Todavía estaba vivo cuando ella lo puso boca arriba, sacó un instrumento redondeado hecho de ébano y se arrodilló junto a él.
‡ ‡ ‡
Como asesina, el trabajo de Xhex se medía por dos criterios. En primer lugar, ¿le había dado a su objetivo? Lo cual no requería explicación. En segundo lugar, ¿había sido un asesinato limpio? Lo cual tenía que ver con si había habido daños colaterales en forma de otras muertes para protegerse ella, o su identidad, y/o la identidad del individuo que le había encargado el trabajo.
En ese caso, el primer criterio estaba asegurado, teniendo en cuenta la velocidad a la que Montrag se estaba desangrando. El segundo todavía estaba en duda, así que tenía que moverse rápido. Xhex sacó el lys de sus pantalones de cuero, se inclinó sobre el desgraciado y no desperdició más de una fracción de segundo viendo cómo se enturbiaban sus ojos.
Lo agarró de la barbilla y le volvió la cara para que la mirara de frente.
—Míreme. ¡Míreme!
Los ojos desorbitados del macho se clavaron en ella y, cuando lo hicieron, ella acercó el lys.
—Usted sabe por qué estoy aquí y quién me envió. No fue Wrath.
Evidentemente, Montrag todavía debía tener suficiente oxígeno en el cerebro, porque alcanzó a modular con los labios el nombre de Rehvenge, antes de comenzar a cerrarlos de nuevo.
Ella le soltó la cara y le dio una bofetada.
—Preste atención, idiota. ¡Míreme!
El macho volvió a clavar los ojos en ella y ella volvió a agarrarle por la barbilla.
—Míreme.
Mientras presionaba el lys contra la cuenca del ojo, junto a la nariz, Xhex entró en su cerebro y activó toda clase de recuerdos. Ah… interesante. El macho había sido un verdadero hijo de puta, especializado en joder a la gente por dinero.
Las manos de Montrag se agarraron de la alfombra con fuerza, mientras trataba de gritar. El globo ocular salió del cráneo como una cucharada de melón dulce, tan perfectamente redondo y limpio como era posible.
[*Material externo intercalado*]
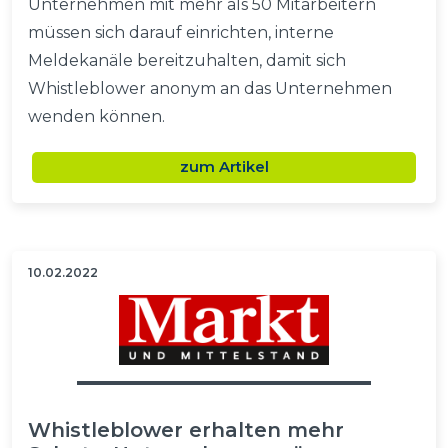
Unternehmen mit mehr als 50 Mitarbeitern
müssen sich darauf einrichten, interne
Meldekanäle bereitzuhalten, damit sich
Whistleblower anonym an das Unternehmen
wenden können.
zum Artikel
10.02.2022
Whistleblower erhalten mehr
El ojo derecho salió con la misma facilidad y Xhex los guardó en una bolsita de terciopelo, mientras los brazos y las piernas de Montrag se sacudían sobre la valiosa alfombra, con los labios tan abiertos que era posible ver cada uno de sus dientes, incluyendo las muelas.
Xhex lo abandonó a su suerte, mientras salía por las puertas francesas que estaban detrás del escritorio y se desmaterializaba hasta el arce desde el cual había estudiado el lugar el día anterior. Esperó allí cerca de veinte minutos y luego vio cuando un doggen entraba al estudio, veía el cadáver y dejaba caer la bandeja de plata que llevaba en las manos.
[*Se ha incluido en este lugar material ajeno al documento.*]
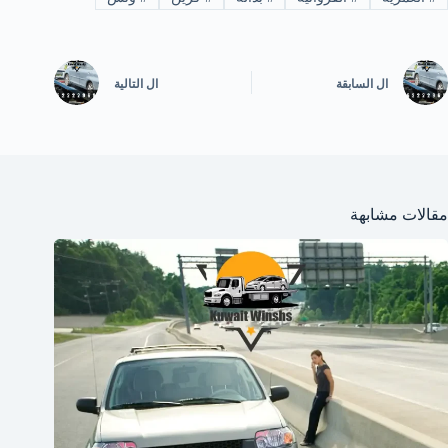
ال
السابقة
ال
التالية
مقالات مشابهة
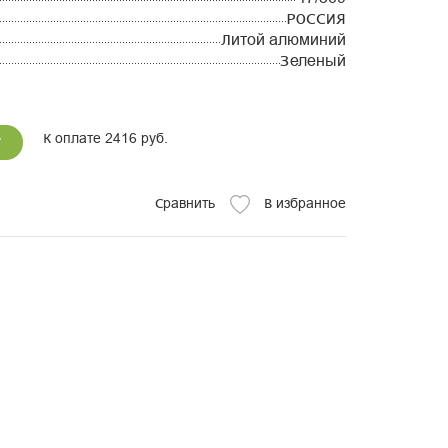
РОССИЯ
Литой алюминий
Зеленый
К оплате 2416 руб.
у
Сравнить
В избранное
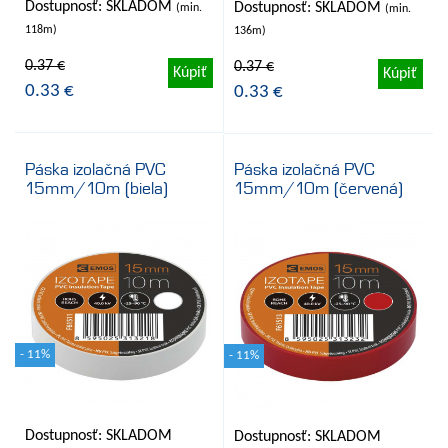
Dostupnosť: SKLADOM
Dostupnosť: SKLADOM
(min.
(min.
118m)
136m)
0.37 €
0.37 €
Kúpiť
Kúpiť
0.33 €
0.33 €
Páska izolačná PVC
Páska izolačná PVC
15mm/10m (biela)
15mm/10m (červená)
- 11%
- 11%
Dostupnosť: SKLADOM
Dostupnosť: SKLADOM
Cuando la tetera y la taza de porcelana rebotaron contra el suelo, Xhex sacó su teléfono, lo abrió y marcó el número de Rehv. Cuando oyó su voz, dijo:
—Listo. Acaban de encontrarlo. La ejecución fue limpia y te estoy llevando el recuerdo. Nos vemos aproximadamente en diez minutos.
—Bien hecho —dijo Rehv con voz ronca—. Muy bien hecho.